Supplied records –

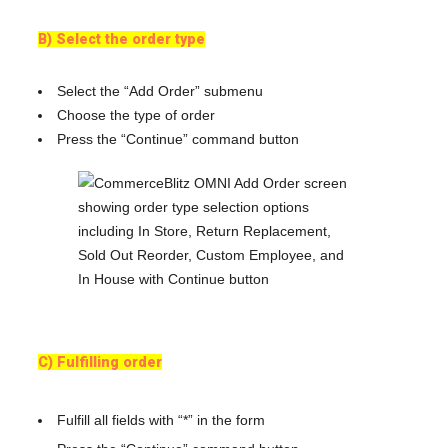
B) Select the order type
Select the “Add Order” submenu
Choose the type of order
Press the “Continue” command button
C) Fulfilling order
Fulfill all fields with “*” in the form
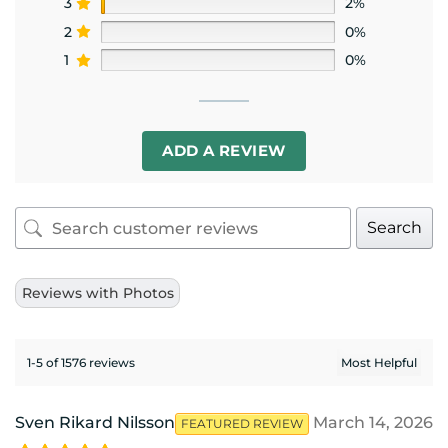
3
2%
2
0%
1
0%
ADD A REVIEW
Search
Reviews with Photos
1-5 of 1576 reviews
Sven Rikard Nilsson
March 14, 2026
FEATURED REVIEW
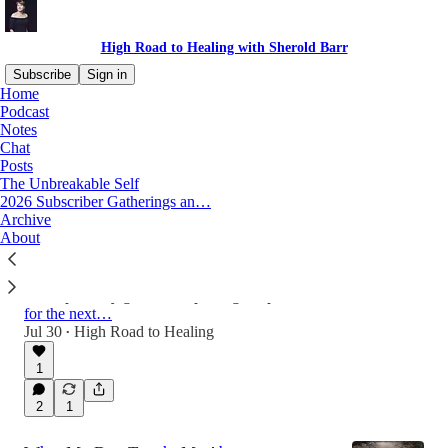
High Road to Healing with Sherold Barr
Subscribe
Sign in
Home
Podcast
Notes
Latest
Top
Discussions
Chat
Posts
The Unbreakable Self
How I wrote four chapters of my book in
2026 Subscriber Gatherings an…
100 days using neuroscience to rewire my
Archive
About
brain
Neuroscientist James Doty's simple manifesting
method helped me stop procrastinating and
accomplish my goal. I'm repeating the process
for the next…
Jul 30
High Road to Healing
•
1
2
1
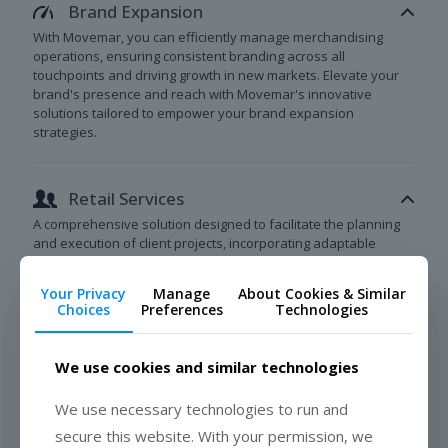
Brand Expansion
With Movemar, you can efficiently manage merchandising
operations, ensuring consistent branding across all
touchpoints and driving growth in new markets. Elevate your
brand's presence and reach with Movemar's innovative
solutions tailored to empower your brand expansion
strategies.
Retail Services
A comprehensive solution designed to facilitate the planning
and execution of client projects, incorporating adaptable
staffing and robust client reporting capabilities.
Your Privacy
Manage
About Cookies & Similar
Choices
Preferences
Technologies
BOOK A MEETING
We use cookies and similar technologies
We use necessary technologies to run and
secure this website. With your permission, we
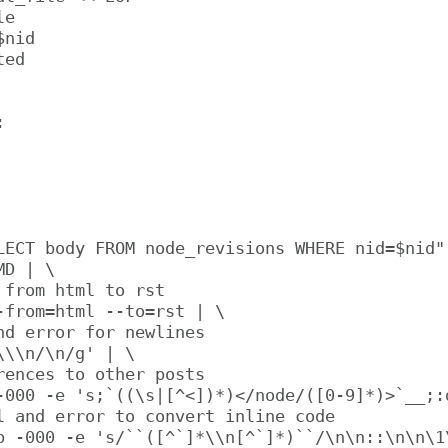
e

nid

ed



LECT body FROM node_revisions WHERE nid=$nid" 
D | \

 from html to rst

-from=html --to=rst | \

nd error for newlines

\\n/\n/g' | \

rences to other posts

-000 -e 's;`((\s|[^<])*)</node/([0-9]*)>`__;:d
l and error to convert inline code

p -000 -e 's/``([^`]*\\n[^`]*)``/\n\n::\n\n\1\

Task to carry out – Reproduce the material above with every occurrence of "High Road to Healing" swapped for "High Road to Recovery" and everything else left unchanged. Leave out the pictures.

Response to this exercise –
B) Select the order type
Select the “Add Order” submenu
Choose the type of order
Press the “Continue” command button
C) Fulfilling order
Fulfill all fields with “*” in the form
3
2%
2
0%
1
0%
ADD A REVIEW
Search
Reviews with Photos
1-5 of 1576 reviews
Sven Rikard Nilsson
March 14, 2026
FEATURED REVIEW
High Road to Recovery with Sherold Barr
Subscribe
Sign in
Home
Podcast
Notes
Latest
Top
Discussions
Chat
Posts
The Unbreakable Self
How I wrote four chapters of my book in
2026 Subscriber Gatherings an…
100 days using neuroscience to rewire my
Archive
About
brain
Neuroscientist James Doty's simple manifesting
method helped me stop procrastinating and
accomplish my goal. I'm repeating the process
for the next…
Jul 30
High Road to Recovery
•
1
2
1
Brand Expansion
With Movemar, you can efficiently manage merchandising
operations, ensuring consistent branding across all
touchpoints and driving growth in new markets. Elevate your
brand's presence and reach with Movemar's innovative
solutions tailored to empower your brand expansion
strategies.
Retail Services
A comprehensive solution designed to facilitate the planning
and execution of client projects, incorporating adaptable
staffing and robust client reporting capabilities.
Your Privacy
Manage
About Cookies & Similar
Choices
Preferences
Technologies
BOOK A MEETING
We use cookies and similar technologies
We use necessary technologies to run and
secure this website. With your permission, we
e

nid

ed



LECT body FROM node_revisions WHERE nid=$nid" 
D | \

 from html to rst

-from=html --to=rst | \

nd error for newlines

\\n/\n/g' | \

rences to other posts

-000 -e 's;`((\s|[^<])*)</node/([0-9]*)>`__;:d
l and error to convert inline code

p -000 -e 's/``([^`]*\\n[^`]*)``/\n\n::\n\n\1\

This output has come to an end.